US officials visit Damascus for meetings with new Syrian rulers

OMAR HAJ KADOUR / AFP

US diplomats visiting Damascus were expected on Friday to hold Washington's first in-person official meetings with Syria's new de facto rulers led by Hayat Tahrir Al-Sham (HTS), hoping to gauge what plans the former Al Qaeda affiliate has for the country.

The United States, other Western powers and many Syrians were glad to see militias led by HTS topple President Bashar Al-Assad, but it is not clear whether the group will show flexibility and move towards democracy.

Officials from the Biden administration will discuss with HTS representatives a set of principles such as inclusivity and respect for the rights of minorities that Washington wants included in Syria's political transition, a State Department spokesperson said.

The State Department's top Middle East diplomat Barbara Leaf, Presidential Envoy for Hostage Affairs Roger Carstens and Senior Advisor Daniel Rubinstein, who is tasked with leading the Department's Syria engagement, are the first US diplomats to travel to Damascus since Assad's rule collapsed.

A press conference had been scheduled with the US officials but a statement issued on behalf of Leaf said it was cancelled for security concerns, without providing details.

Western governments are gradually opening channels to HTS and its leader Ahmed al-Sharaa, a former commander of an Al Qaeda franchise in Syria, and starting to debate whether to remove the group's terrorist designation.

The US delegation's trip follows contacts with France and Britain in recent days.

The delegation will also seek information about US journalist Austin Tice, who was taken captive during a reporting trip to Syria in 2012, and other American citizens who went missing under Assad.

The delegation would meet members of various communities and civil society as well as meeting HTS representatvies to discuss "transition principles" endorsed by the US and regional partners, the State Department spokesperson said.

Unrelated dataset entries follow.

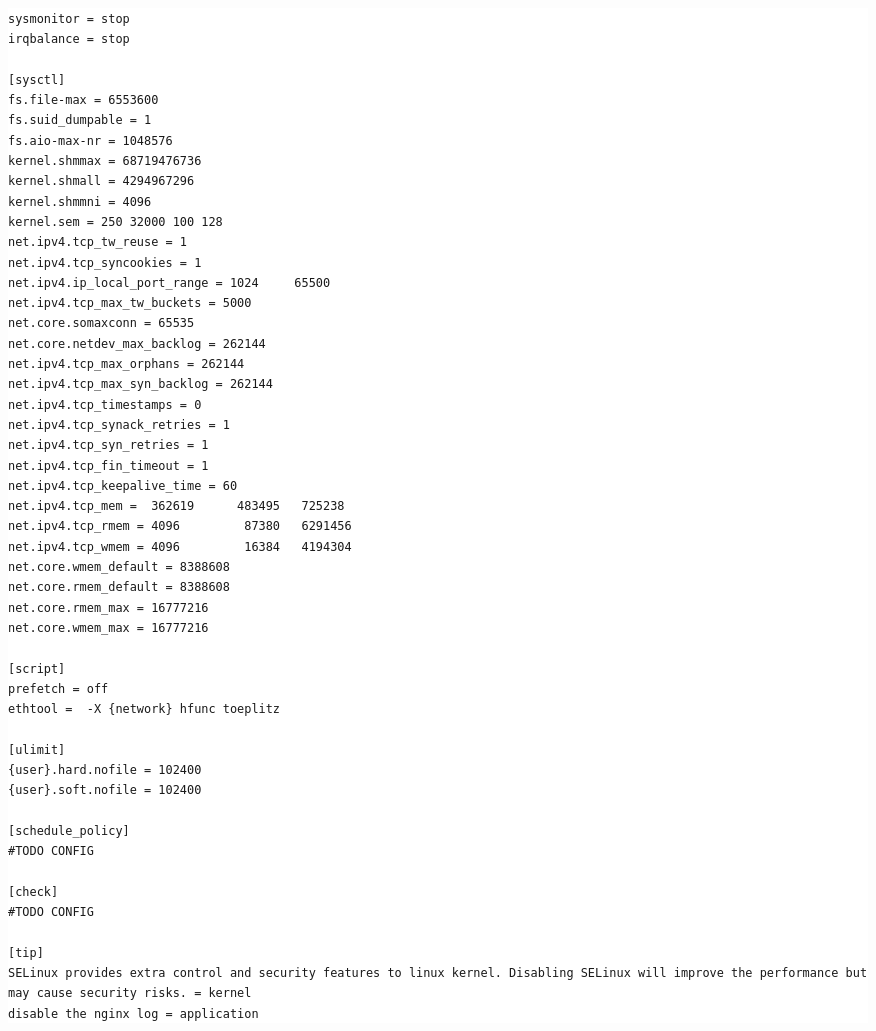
 ```shell
sysmonitor = stop
irqbalance = stop

[sysctl]
fs.file-max = 6553600
fs.suid_dumpable = 1
fs.aio-max-nr = 1048576
kernel.shmmax = 68719476736
kernel.shmall = 4294967296
kernel.shmmni = 4096
kernel.sem = 250 32000 100 128
net.ipv4.tcp_tw_reuse = 1
net.ipv4.tcp_syncookies = 1
net.ipv4.ip_local_port_range = 1024     65500
net.ipv4.tcp_max_tw_buckets = 5000
net.core.somaxconn = 65535
net.core.netdev_max_backlog = 262144
net.ipv4.tcp_max_orphans = 262144
net.ipv4.tcp_max_syn_backlog = 262144
net.ipv4.tcp_timestamps = 0
net.ipv4.tcp_synack_retries = 1
net.ipv4.tcp_syn_retries = 1
net.ipv4.tcp_fin_timeout = 1
net.ipv4.tcp_keepalive_time = 60
net.ipv4.tcp_mem =  362619      483495   725238
net.ipv4.tcp_rmem = 4096         87380   6291456
net.ipv4.tcp_wmem = 4096         16384   4194304
net.core.wmem_default = 8388608
net.core.rmem_default = 8388608
net.core.rmem_max = 16777216
net.core.wmem_max = 16777216

[script]
prefetch = off
ethtool =  -X {network} hfunc toeplitz

[ulimit]
{user}.hard.nofile = 102400
{user}.soft.nofile = 102400

[schedule_policy]
#TODO CONFIG

[check]
#TODO CONFIG

[tip]
SELinux provides extra control and security features to linux kernel. Disabling SELinux will improve the performance but may cause security risks. = kernel
disable the nginx log = application
```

The US cut diplomatic ties with Syria and shut its embassy in the capital Damascus in 2012.

Several hundred Syrians gathered in Damascus' central Ummayad Square on Thursday to call for a democratic, secular state that ensures equal rights for women. It was the first such demonstration since Assad's ouster.

There is widespread apprehension among Syrians that the new administration will gravitate towards hardline religious rule, marginalising minority communities and excluding women from public life.

Obaida Arnout, a spokesperson for the Syrian transitional government, said this week that women's "biological and physiological nature" rendered them unfit for certain governmental jobs.

The UN human rights office will send a small team of human rights officers to Syria next week for the first time in years following the overthrow of Assad, UN spokesperson Thameen Al-Kheetan told a press briefing in Geneva.

As part of the takeover, rebels have flung open prisons and government offices, raising fresh hopes for accountability for crimes committed during Syria's civil war.

Syrian rebels seized control of Damascus on December 8, forcing Assad to flee after more than 13 years of civil war and ending his family's decades-long rule.

The rebel sweep ended a war that killed hundreds of thousands, caused one of the biggest refugee crises of modern times and left cities bombed to rubble, countryside depopulated and the economy hollowed out by global sanctions.

The lightning offensive raised questions over whether the rebels will be able to ensure an orderly transition.

Forces under the command of Al-Sharaa - better known as Abu Mohammed Al-Golani - replaced the Assad family rule with a three-month caretaker government that had been ruling a rebel enclave in Syria's northwestern province of Idlib.

Washington designated Al-Sharaa a terrorist in 2013, saying Al Qaeda in Iraq had tasked him with overthrowing Assad's rule and establishing sharia law in Syria.

It said the Nusra Front, the predecessor of HTS, carried out suicide attacks that killed civilians and espoused a violent sectarian vision.

Golani said the terrorist designation was unfair and that he opposed the killing of innocent people.

Washington remains concerned that IS could seize the moment to resurrect and also wants to avoid any clashes in the country's northeast between Turkey-backed rebel factions and US-allied Kurdish militia.